Alberto pegó un salto hacia atrás. Miró largo rato al pequeño batallón de reptiles, que al mando del que hablaba, lo miraba con cara de pocos amigos. Se quedó esperando nuevas sentencias, pero los matuastos habían regresado a su tarea de echarse guadal en el lomo. El pobre albañil no podía creer lo que le estaba ocurriendo. Sacudió la cabeza varias veces, pero de todos modos prefirió volver unos metros y esperar a que se fueran, a la sombra de unos molles que había visto en un recodo alto, donde la barranca tenía la altura de una pirca y ganaba en vegetación. Así hizo. Se sentó y recostó contra el tronco de uno de los árboles. El cansancio lo venció y se quedó dormido.

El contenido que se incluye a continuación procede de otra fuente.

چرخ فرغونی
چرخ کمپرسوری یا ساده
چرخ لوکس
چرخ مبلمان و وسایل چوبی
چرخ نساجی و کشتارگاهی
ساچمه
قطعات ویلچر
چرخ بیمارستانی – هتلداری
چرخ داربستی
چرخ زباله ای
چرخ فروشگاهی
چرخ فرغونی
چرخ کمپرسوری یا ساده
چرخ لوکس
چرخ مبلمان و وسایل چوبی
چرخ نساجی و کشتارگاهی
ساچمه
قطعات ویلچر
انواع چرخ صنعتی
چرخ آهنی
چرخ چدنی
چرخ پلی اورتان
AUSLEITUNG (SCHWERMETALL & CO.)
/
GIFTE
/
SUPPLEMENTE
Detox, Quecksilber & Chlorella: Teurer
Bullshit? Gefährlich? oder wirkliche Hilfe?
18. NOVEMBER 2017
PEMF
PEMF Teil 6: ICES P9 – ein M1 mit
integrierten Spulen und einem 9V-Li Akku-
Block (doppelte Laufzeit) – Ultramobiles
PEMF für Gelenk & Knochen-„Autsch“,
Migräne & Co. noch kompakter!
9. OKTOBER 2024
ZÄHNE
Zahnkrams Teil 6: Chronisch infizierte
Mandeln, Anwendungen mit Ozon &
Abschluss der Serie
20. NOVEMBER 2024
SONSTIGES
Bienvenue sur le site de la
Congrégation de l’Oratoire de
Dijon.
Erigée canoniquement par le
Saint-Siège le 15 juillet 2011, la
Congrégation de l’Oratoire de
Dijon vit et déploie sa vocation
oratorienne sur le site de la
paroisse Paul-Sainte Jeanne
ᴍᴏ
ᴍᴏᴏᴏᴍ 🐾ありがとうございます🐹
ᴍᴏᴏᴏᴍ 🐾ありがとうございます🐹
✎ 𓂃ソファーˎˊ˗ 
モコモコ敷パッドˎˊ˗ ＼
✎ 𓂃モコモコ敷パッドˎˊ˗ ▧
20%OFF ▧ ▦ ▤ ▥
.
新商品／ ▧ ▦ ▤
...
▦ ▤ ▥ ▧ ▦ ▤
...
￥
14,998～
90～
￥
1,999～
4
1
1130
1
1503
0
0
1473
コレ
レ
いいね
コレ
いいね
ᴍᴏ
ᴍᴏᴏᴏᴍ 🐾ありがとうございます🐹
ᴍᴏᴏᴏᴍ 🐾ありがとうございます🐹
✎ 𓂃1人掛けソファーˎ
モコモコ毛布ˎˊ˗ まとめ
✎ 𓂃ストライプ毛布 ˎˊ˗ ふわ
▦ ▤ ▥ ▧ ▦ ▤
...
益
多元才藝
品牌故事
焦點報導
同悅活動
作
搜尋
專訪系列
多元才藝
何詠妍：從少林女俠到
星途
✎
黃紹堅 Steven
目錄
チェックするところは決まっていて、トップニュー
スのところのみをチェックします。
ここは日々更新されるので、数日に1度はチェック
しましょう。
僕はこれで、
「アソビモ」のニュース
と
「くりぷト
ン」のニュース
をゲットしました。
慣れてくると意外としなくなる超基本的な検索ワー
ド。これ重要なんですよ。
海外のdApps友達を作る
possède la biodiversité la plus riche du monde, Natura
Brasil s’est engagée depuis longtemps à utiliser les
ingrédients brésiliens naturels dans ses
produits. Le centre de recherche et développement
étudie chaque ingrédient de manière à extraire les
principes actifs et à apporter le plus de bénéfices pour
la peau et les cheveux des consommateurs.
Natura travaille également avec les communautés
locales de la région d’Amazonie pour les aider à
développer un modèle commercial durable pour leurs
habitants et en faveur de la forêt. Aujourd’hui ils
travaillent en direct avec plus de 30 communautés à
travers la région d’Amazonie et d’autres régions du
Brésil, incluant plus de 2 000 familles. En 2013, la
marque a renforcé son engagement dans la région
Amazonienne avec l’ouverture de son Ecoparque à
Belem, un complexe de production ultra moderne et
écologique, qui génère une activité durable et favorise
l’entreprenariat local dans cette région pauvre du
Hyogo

Al despertar, los matuastos ya no estaban. Ni un rastro de ellos. Mientras retomaba su ruta, Alberto se preguntaba: ¿se recostó contra el árbol por el cansancio y los había soñado? o ¿efectivamente los matuastos no lo dejaron pasar? No contaría ni una ni otra versión de la historia hasta su vejez, cuando sus nietos lo escuchaban embelesados ante la ilusión de unos lagartos habladores.